Another suggestion I have is to rewrite the procedures for file logging and transferring, and for faxing. We made a lot of revisions ourselves. We never looked at the ESC team's steps, so that really doesn't need to be in our procedures. I don't think they were really concerned with ours, either. Mike asked Ron to stop giving us the CCFs, since we didn't need them for anything. We only had bits and pieces of the paths to FTP the images to, and we didn't have the IP or username or password in our procedure. When the network crashed, it took KidSat a while to set the FTP back up again. I think it's important for us to have details like these in case of an emergency.
 
I would like to end my summary on a positive note. I feel very fortunate to have met Skip Reymann (Flight Team, JPL engineer). He had nothing but good to say about the students he met through his involvement with KidSat. He told one of the reporters that this mission was the most satisfying one he had ever worked on. I have a lot of respect for him and I place a lot of value on his opinion. I personally think it speaks very well of KidSat that he said that. 

I have really enjoyed working with KidSat, and I want to thank everyone who helped the program. I really think this is special. I hope every kid has the opportunity to learn from space with KidSat. I know it will be hard since I'm going to college next year, but I hope to stay involved with KidSat in the future. KidSat has been good to me (and for me), and I think it can be so much more for the kids it was designed to teach.
 
8.1.7 A day in the Life of the Gateway
Dan Barstow, Teacher Education Resource Center, KidSat CCDT

I am now at the UCSD Gateway. The undergraduate students here are very focused on their work. They're getting ready for the second session with the KidSat camera. It's almost like the quiet focus of a golf tournament. In the Gateway room, the students are at their stations, each concentrating on his or her screen, getting the latest data from the shuttle, communicating status reports, asking questions of other stations-this is the real thing, now. It's especially impressive knowing that six months ago this room was empty, and that all of this was designed and built by these students--and it's working. In another room, students are communicating with schools, receiving image requests, cross-checking the METs, locations and environmental data, and preparing the request files to be sent to the shuttle. And in a third room, there is an exact duplicate of the KidSat camera and Thinkpad, with the same image request files. When this camera clicks, the camera on the shuttle should be clicking. 
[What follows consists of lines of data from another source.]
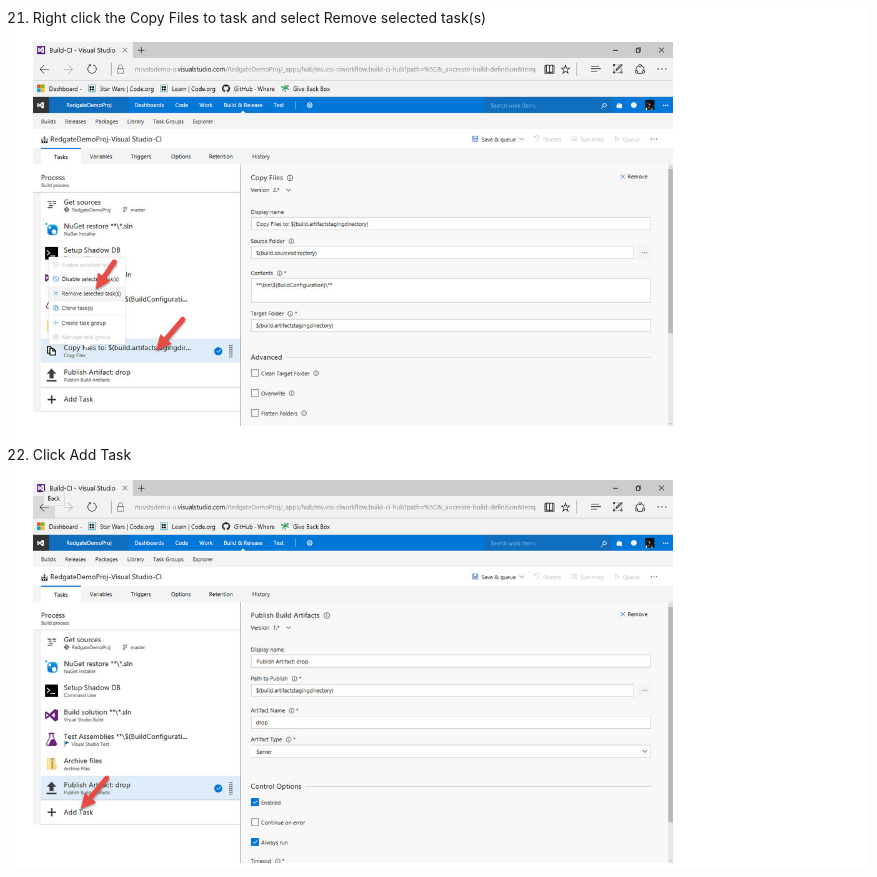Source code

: 21. Right click the Copy Files to task and select Remove selected task(s)

    <img src="media/2017-03-17_11-02-18.jpg" width="640" />
	
22. Click Add Task

    <img src="media/2017-03-17_11-03-34.jpg" width="640" />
Now the daylight part of the orbit is done. We wait anxiously for the downlink from the shuttle. We know the pre-Mir session worked, now let's hope this does. The file is received at JSC, then at UCSD and JPL. A seemingly endless format conversion takes place, and then the image appears. It looks like clouds, and there's not much land to confirm the location (to recalibrate the METs if necessary). Sally comes in. Can we at least figure out of this is the 180 mm lens? We can't tell for sure, but the cloud patterns do look larger, so we guess (until we can confirm with a land image) that it is the 180 mm.